Tropical rainforest plants exist at all levels of the forest biome, although most grow on the ground. Others, called aerial plants, live higher up on the branches or trunks of trees. They feature air roots, which absorb water and nutrients from the surrounding air.
Regardless of where they live, tropical rainforest plants differ in physical appearance. Some, like strangler figs, exist as long, thin brown vines while orchids and bromeliads produce beautiful flowers. Some plants live harmoniously in their shared space, but others constantly compete for limited resources, particularly sunlight.
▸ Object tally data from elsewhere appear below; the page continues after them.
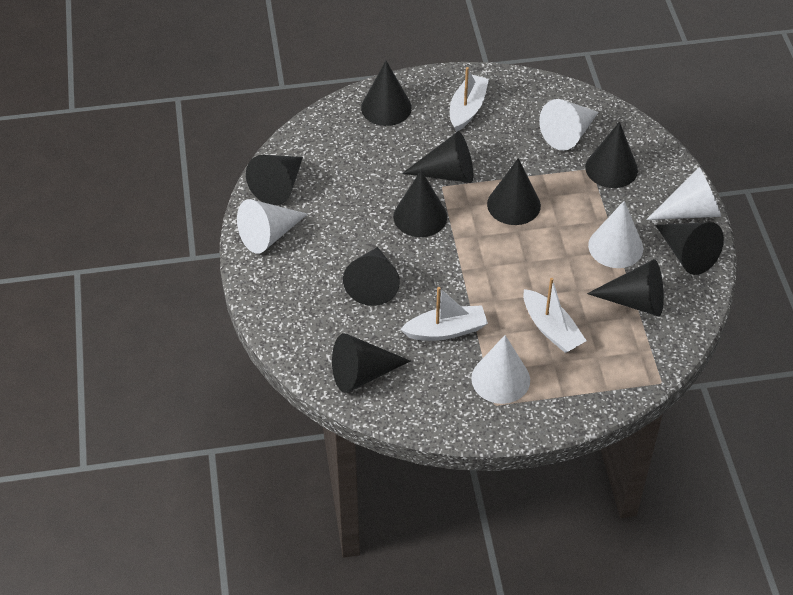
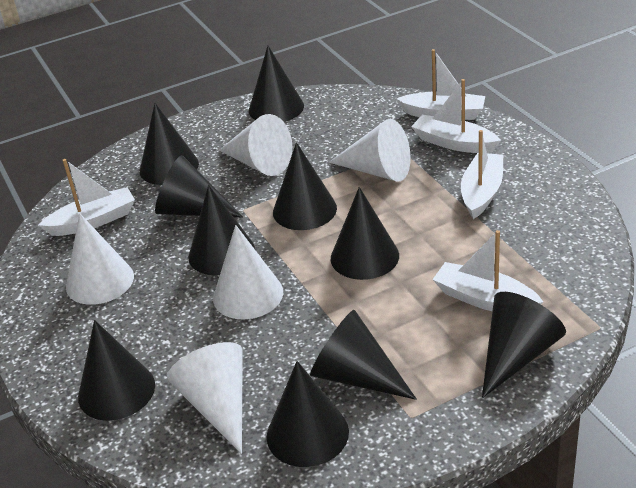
white boat: [400,287,488,341] [450,67,489,132] [523,278,587,353] = 3 -> [39,159,135,236] [397,49,485,120] [411,79,501,153] [432,230,543,311] [461,130,503,219] = 5

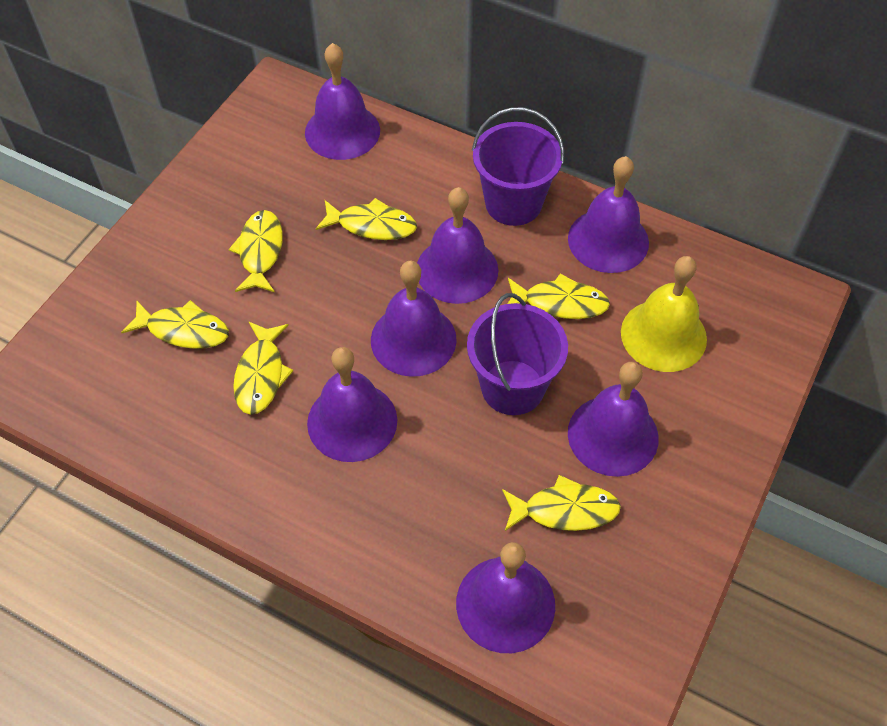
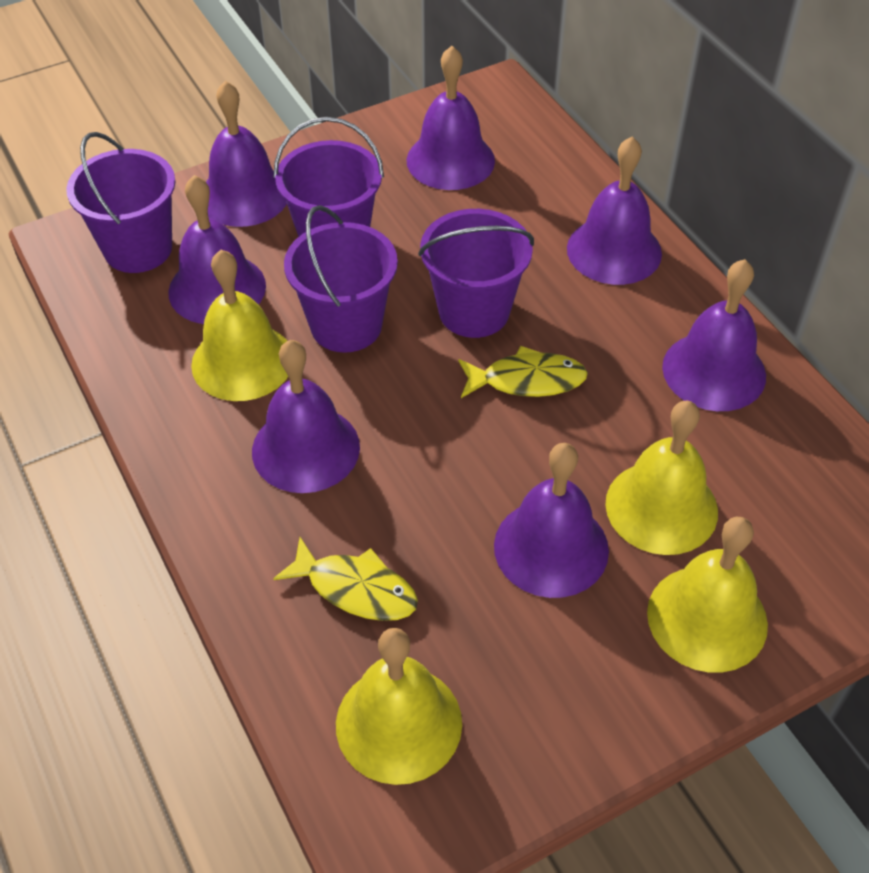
purple bucket: [467,293,568,415] [472,107,564,226] = 2 -> [66,132,175,273] [274,117,384,237] [284,205,398,353] [418,209,534,338] = 4
yellow bell: [621,256,707,372] = 1 -> [191,250,288,401] [336,628,462,785] [605,400,718,555] [647,516,768,673] = 4
yellow fish: [121,300,229,349] [229,210,283,292] [233,322,293,415] [316,198,417,240] [502,475,621,531] [508,273,610,319] = 6 -> [273,537,418,621] [458,346,588,398] = 2

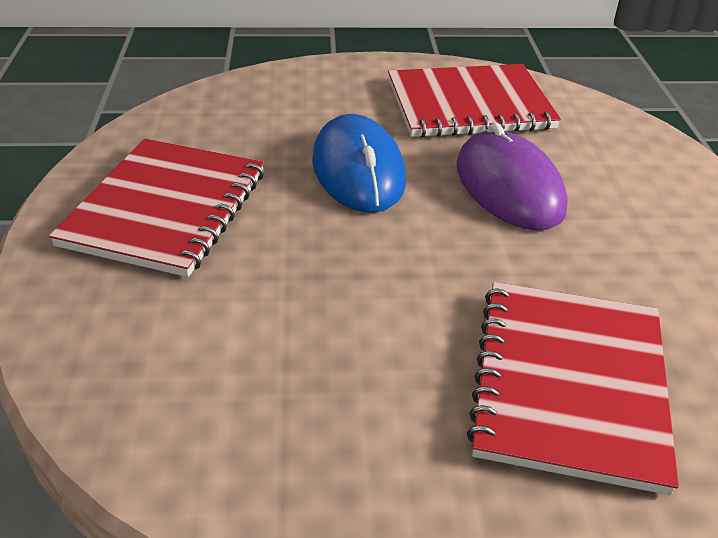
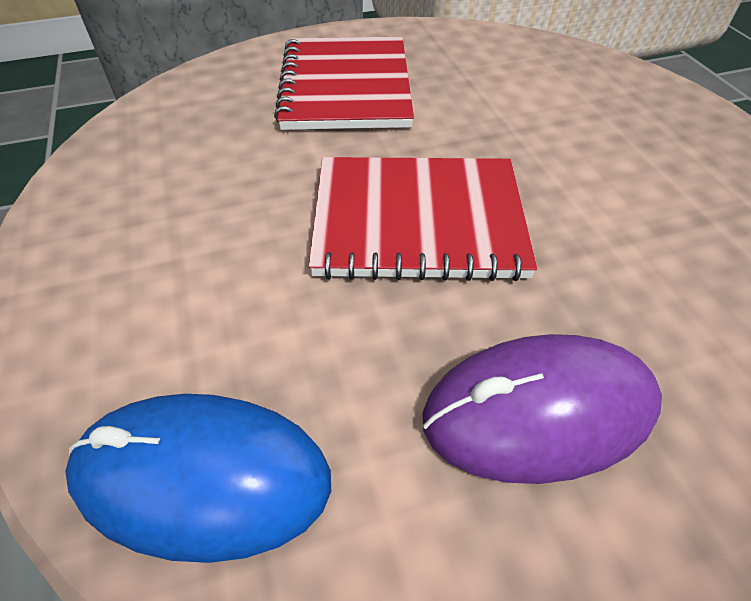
red notebook: [49,139,264,277] [388,64,561,138] [467,282,679,495] = 3 -> [274,37,414,130] [308,157,537,281] = 2

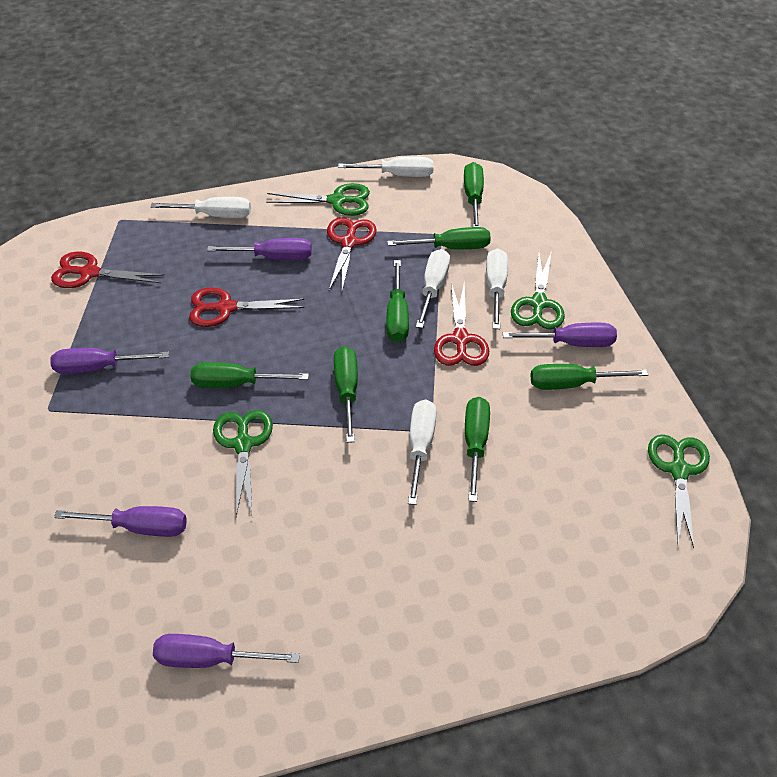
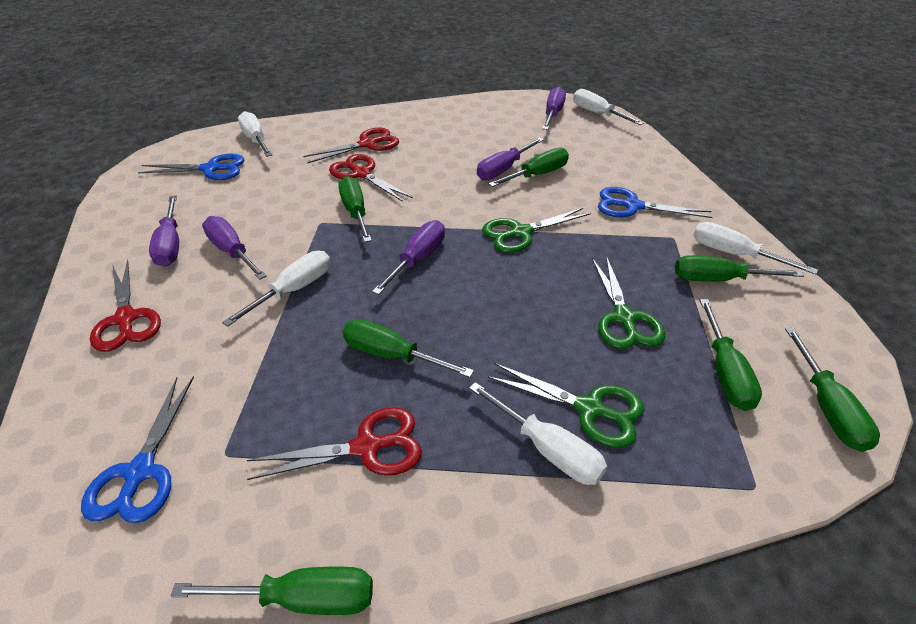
blue scissors: none = 0 -> [81,376,194,523] [138,153,244,180] [598,187,713,218] = 3
green scissors: [213,410,273,516] [266,183,370,216] [511,250,565,329] [648,435,710,548] = 4 -> [482,208,591,253] [487,363,644,448] [592,256,665,349] = 3

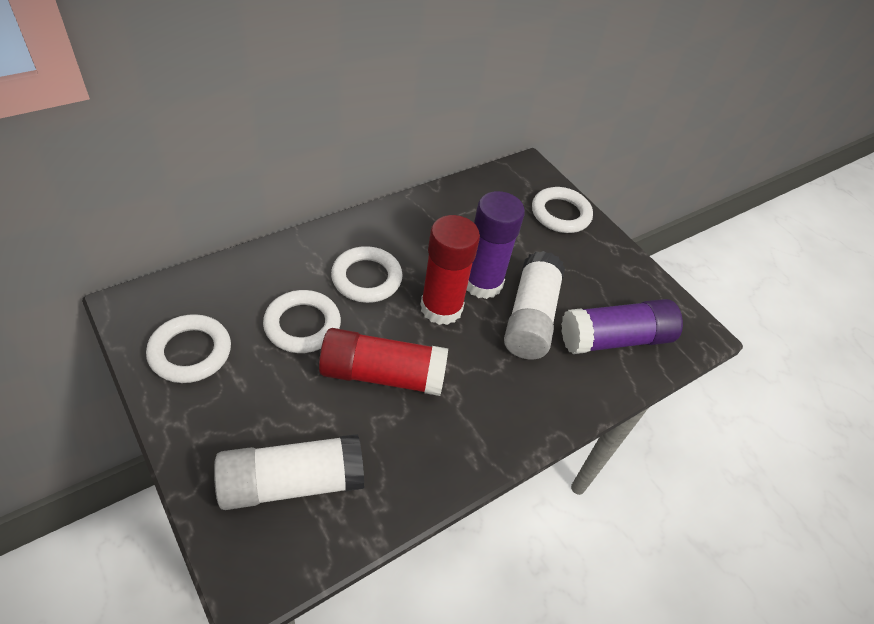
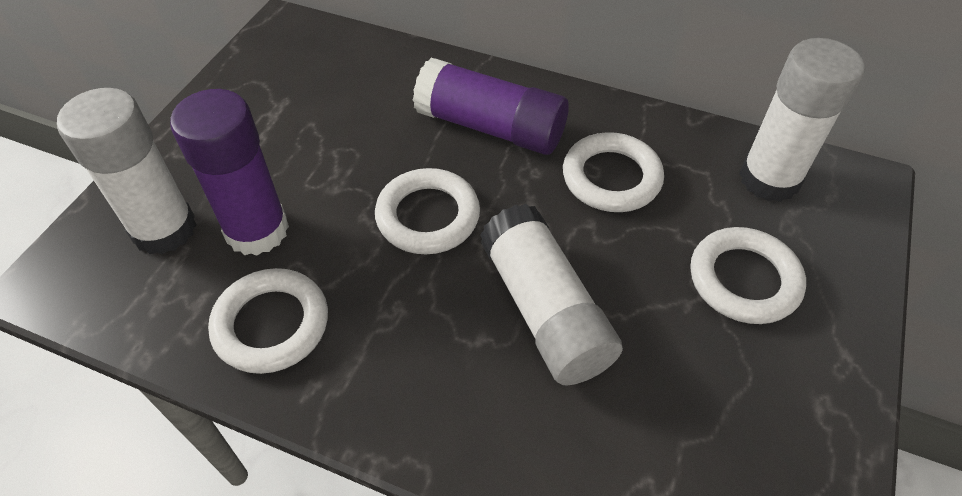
red glue stick: [319,328,448,396] [421,215,480,325] = 2 -> none = 0
white glue stick: [214,434,364,510] [504,251,565,360] = 2 -> [57,88,197,254] [480,204,623,386] [739,38,865,202] = 3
Plants on the forest floor only receive a tiny portion of the sunlight shining through. To survive, they develop unique adaptation strategies. Strangler figs, for instance, grow vertically up trees. They act as parasites, robbing trees of nutrients and resources.
Orchids rely on brilliant colors for survival. Their bright leaves attract pollinators, in turn facilitating their reproduction. The orchid family contains over 25,000 species, most of which live in the rainforest. Due to habitat loss and cultivation, however, many species face threats of extinction and endangerment.